Different Recall&Accuracy Results
Hi,
I ran your code successfully and some results are different, especially for batch_size: 48. I used your parameters, but accuracy and recall values' differences are overmuch. I wonder why, maybe you changed other parameters. Especially for batch size: 48, why accuracies and recalls values are quite different according to your results.
Also biobert model didn't run, I got an error
Have a nice day.
===PARAMETERS=== debug False debug_data_num 200 dataset bc5cdr dataset_dir ./dataset/ serialization_dir ./serialization_dir/ preprocessed_doc_dir ./preprocessed_doc_dir/ kb_dir ./mesh/ cached_instance False lr 1e-05 weight_decay 0 beta1 0.9 beta2 0.999 epsilon 1e-08 amsgrad False word_embedding_dropout 0.1 cuda_devices 0 scoring_function_for_model indexflatip num_epochs 10 patience 10 batch_size_for_train 48 batch_size_for_eval 48 or 16, I tried this bert_name bert-base-uncased max_context_len 50 max_mention_len 12 max_canonical_len 12 max_def_len 36 model_for_training biencoder I tried other models candidates_dataset ./candidates.pkl max_candidates_num 10 search_method_for_faiss indexflatip how_many_top_hits_preserved 50 ===PARAMETERS END===

BioBERT error:

I'm sorry for the delay in replying, and thank you for the detailed comparison experiment.

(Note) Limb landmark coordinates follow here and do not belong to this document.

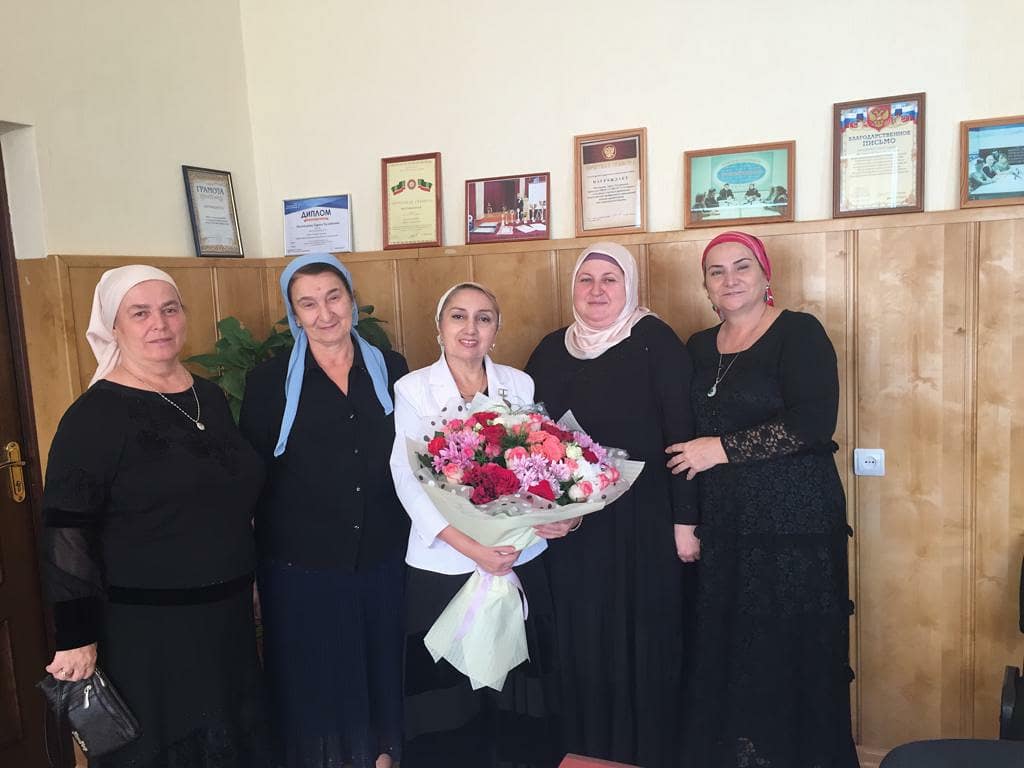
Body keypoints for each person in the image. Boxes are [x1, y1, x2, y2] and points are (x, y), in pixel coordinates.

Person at [39, 265, 269, 768]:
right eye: (139, 313)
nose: (159, 324)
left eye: (169, 309)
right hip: (146, 632)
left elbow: (229, 499)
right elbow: (67, 530)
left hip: (225, 620)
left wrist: (249, 578)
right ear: (113, 327)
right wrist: (76, 637)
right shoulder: (94, 416)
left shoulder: (207, 396)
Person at [668, 231, 858, 767]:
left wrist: (721, 449)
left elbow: (813, 422)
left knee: (787, 645)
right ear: (705, 285)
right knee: (731, 646)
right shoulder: (698, 346)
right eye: (717, 271)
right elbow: (685, 437)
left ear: (765, 274)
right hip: (726, 522)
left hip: (793, 522)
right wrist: (688, 517)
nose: (730, 279)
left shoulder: (799, 332)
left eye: (742, 266)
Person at [525, 243, 699, 768]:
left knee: (640, 634)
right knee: (580, 634)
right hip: (572, 528)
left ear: (630, 285)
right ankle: (583, 747)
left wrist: (686, 520)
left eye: (609, 279)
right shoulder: (550, 349)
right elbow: (528, 435)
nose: (596, 290)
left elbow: (682, 436)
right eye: (586, 279)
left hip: (643, 522)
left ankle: (643, 752)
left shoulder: (655, 342)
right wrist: (542, 511)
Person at [239, 253, 409, 768]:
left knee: (382, 671)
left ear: (352, 300)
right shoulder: (268, 383)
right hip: (301, 564)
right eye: (308, 304)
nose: (325, 313)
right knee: (314, 681)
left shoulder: (392, 369)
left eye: (334, 297)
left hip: (383, 554)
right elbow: (251, 482)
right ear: (294, 314)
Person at [390, 282, 560, 768]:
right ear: (439, 328)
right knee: (448, 696)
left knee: (512, 687)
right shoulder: (413, 388)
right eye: (458, 316)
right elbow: (407, 477)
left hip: (515, 557)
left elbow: (541, 467)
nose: (471, 328)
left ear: (496, 329)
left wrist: (556, 520)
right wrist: (471, 547)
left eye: (484, 318)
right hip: (444, 562)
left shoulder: (519, 384)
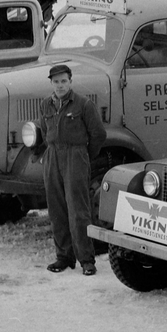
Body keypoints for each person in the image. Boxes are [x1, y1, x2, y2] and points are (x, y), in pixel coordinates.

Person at [40, 63, 107, 276]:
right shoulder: (45, 105)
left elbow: (98, 134)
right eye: (56, 82)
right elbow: (44, 131)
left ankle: (86, 260)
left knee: (78, 210)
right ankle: (63, 257)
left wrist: (84, 156)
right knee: (56, 208)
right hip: (52, 156)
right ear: (51, 83)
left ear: (70, 82)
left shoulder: (84, 104)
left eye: (64, 81)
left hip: (75, 157)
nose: (60, 86)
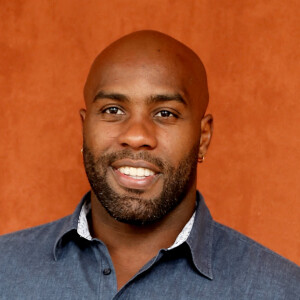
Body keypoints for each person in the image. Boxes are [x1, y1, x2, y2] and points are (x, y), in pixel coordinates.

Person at [0, 30, 299, 300]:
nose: (136, 136)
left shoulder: (281, 289)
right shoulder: (6, 269)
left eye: (165, 113)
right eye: (113, 110)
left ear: (203, 137)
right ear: (84, 127)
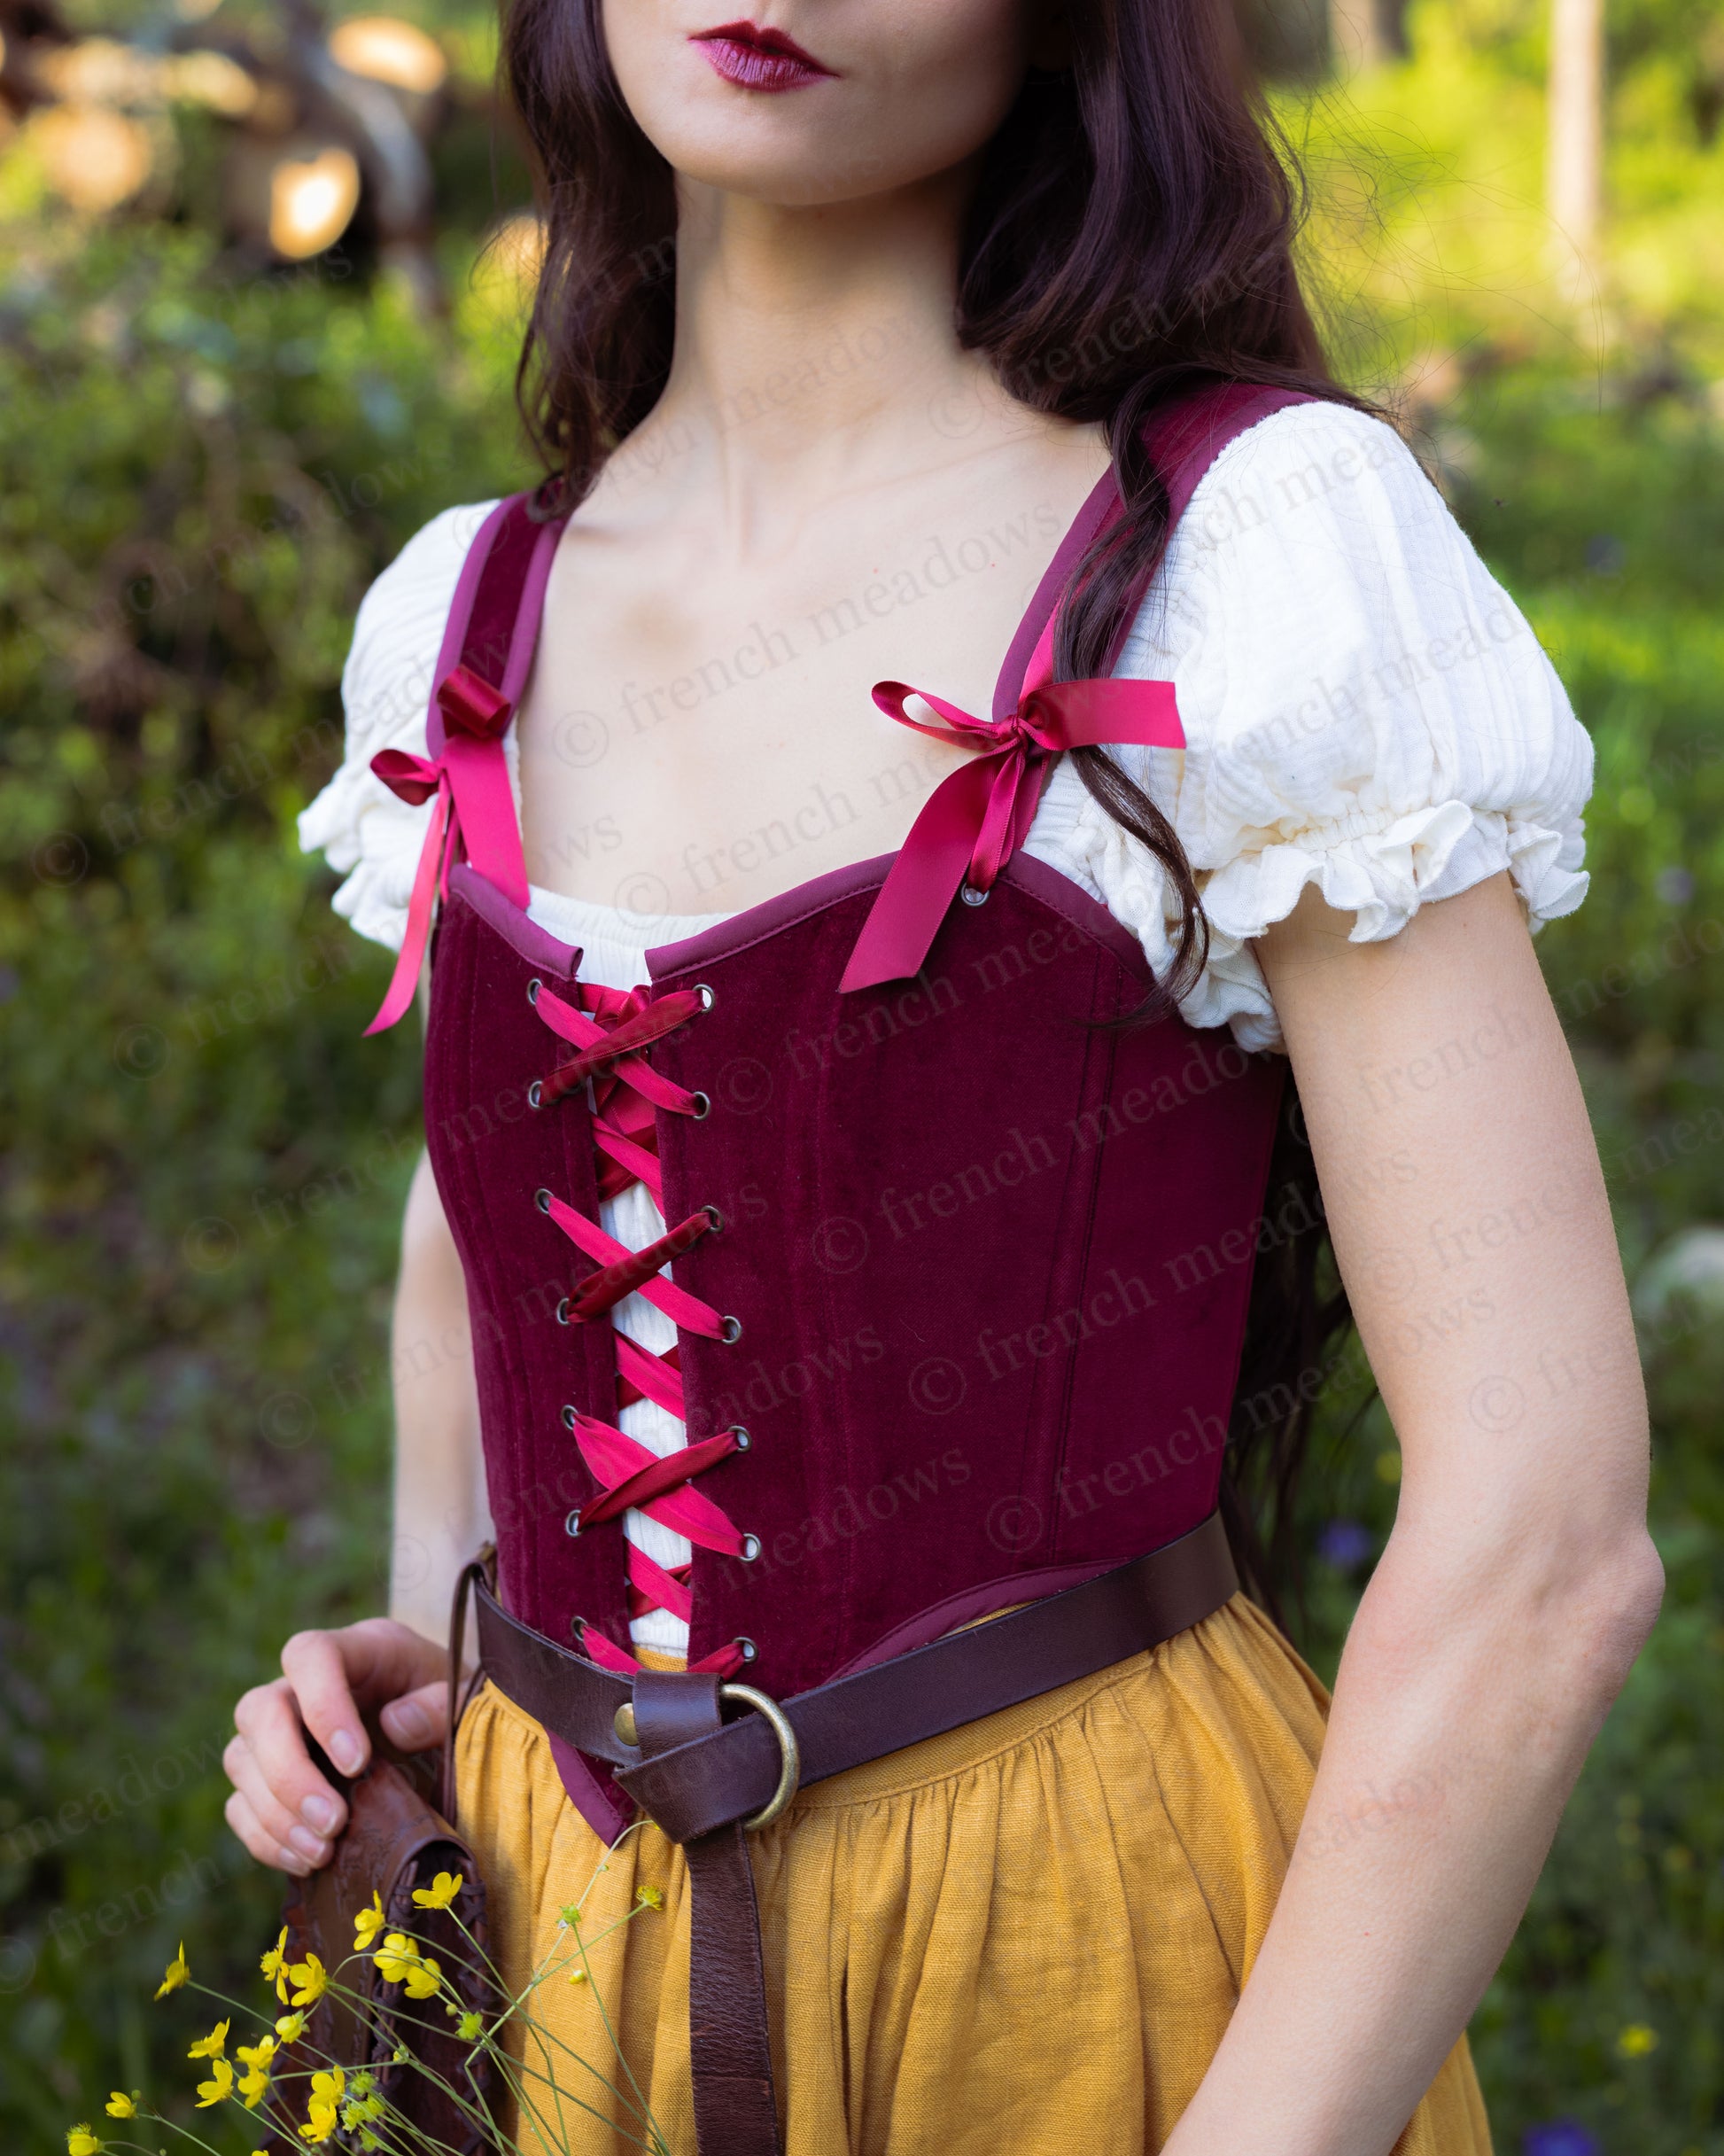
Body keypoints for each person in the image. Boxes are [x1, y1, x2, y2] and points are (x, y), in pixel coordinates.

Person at [221, 4, 1663, 2152]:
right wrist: (433, 1643)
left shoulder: (1249, 561)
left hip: (1077, 1953)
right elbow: (476, 1219)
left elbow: (1541, 1534)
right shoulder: (466, 610)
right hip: (557, 1939)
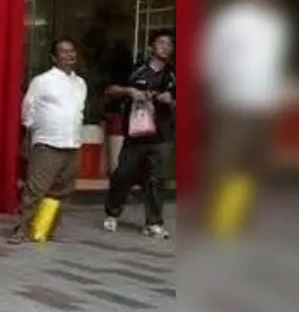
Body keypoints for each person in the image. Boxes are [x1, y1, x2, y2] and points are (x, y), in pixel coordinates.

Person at [202, 0, 290, 232]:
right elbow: (210, 58)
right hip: (234, 102)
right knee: (226, 159)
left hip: (265, 104)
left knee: (256, 163)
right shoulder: (232, 18)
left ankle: (237, 215)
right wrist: (217, 94)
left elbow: (276, 65)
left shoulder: (277, 22)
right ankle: (219, 218)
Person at [11, 38, 88, 242]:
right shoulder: (42, 81)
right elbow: (28, 109)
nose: (70, 55)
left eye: (72, 51)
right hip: (47, 143)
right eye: (64, 52)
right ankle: (21, 229)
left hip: (72, 143)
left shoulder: (80, 83)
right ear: (54, 57)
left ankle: (44, 228)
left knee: (61, 190)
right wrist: (34, 131)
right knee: (35, 189)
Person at [103, 31, 176, 238]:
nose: (165, 47)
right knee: (123, 174)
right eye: (161, 43)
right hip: (135, 135)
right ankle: (112, 212)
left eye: (169, 44)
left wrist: (170, 101)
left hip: (162, 136)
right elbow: (109, 91)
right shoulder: (135, 70)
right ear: (151, 46)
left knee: (156, 180)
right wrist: (129, 91)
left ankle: (153, 223)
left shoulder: (173, 75)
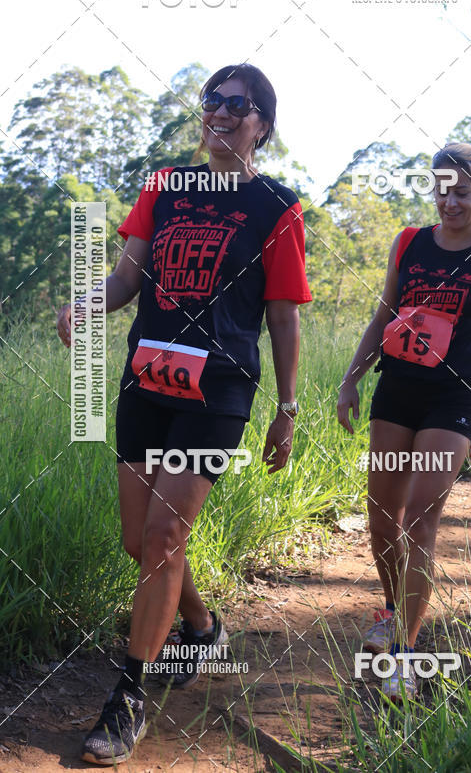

I don't have time to adjust the parameters for this code. I'll let you know what I noticed about your comment.
-
Batch size during training is important, because in-batch training, as used in the BLINK model and Gillick et al's model, batch size matters a lot.
-
The reason why the biobert model does not load is not immediately clear: if you have a newer version of transformers or allennlp, it is likely that it will not load with this code.